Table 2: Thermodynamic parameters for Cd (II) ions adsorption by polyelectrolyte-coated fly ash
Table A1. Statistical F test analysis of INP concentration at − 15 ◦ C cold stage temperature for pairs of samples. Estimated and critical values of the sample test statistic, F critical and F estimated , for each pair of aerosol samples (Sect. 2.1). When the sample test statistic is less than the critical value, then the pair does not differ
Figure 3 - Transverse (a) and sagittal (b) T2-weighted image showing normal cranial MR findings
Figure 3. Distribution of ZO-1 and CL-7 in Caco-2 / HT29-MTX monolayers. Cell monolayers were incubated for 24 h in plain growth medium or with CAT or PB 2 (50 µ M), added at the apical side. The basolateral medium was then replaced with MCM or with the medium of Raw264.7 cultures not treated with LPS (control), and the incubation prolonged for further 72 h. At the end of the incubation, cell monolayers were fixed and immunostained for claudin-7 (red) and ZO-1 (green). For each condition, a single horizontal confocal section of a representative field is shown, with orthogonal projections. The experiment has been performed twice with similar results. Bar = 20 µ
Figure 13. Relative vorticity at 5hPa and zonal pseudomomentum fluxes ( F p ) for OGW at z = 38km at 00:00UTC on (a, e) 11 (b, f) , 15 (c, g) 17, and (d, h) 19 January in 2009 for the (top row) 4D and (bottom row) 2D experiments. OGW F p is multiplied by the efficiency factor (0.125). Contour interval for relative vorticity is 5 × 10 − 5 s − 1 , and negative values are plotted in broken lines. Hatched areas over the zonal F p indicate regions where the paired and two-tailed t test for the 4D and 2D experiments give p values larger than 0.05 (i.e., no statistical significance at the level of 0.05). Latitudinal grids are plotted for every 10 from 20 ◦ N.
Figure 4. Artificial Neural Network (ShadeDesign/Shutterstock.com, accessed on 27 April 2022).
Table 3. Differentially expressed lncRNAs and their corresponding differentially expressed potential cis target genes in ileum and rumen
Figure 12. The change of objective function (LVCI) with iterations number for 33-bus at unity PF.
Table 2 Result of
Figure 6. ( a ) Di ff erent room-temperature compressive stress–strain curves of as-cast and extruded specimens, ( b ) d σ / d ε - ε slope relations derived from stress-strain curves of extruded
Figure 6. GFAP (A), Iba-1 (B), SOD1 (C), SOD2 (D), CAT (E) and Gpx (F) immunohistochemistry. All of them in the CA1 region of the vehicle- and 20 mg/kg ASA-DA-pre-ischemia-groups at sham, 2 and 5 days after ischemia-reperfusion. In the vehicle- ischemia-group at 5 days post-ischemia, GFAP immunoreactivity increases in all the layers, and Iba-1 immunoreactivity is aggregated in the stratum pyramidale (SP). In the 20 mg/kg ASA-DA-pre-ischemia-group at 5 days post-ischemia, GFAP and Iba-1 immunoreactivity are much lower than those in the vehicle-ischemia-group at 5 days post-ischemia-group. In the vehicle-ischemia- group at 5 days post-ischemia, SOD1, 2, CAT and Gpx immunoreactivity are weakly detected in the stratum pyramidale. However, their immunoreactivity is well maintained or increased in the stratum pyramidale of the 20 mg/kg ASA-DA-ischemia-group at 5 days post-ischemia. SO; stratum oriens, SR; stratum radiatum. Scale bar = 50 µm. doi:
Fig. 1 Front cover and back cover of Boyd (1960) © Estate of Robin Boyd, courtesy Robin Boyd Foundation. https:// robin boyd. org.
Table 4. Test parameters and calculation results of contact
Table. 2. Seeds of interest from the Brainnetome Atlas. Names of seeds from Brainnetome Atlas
· · · · ·
Determine the number of lines above that include the word "parameters"; the reply is that number only.

2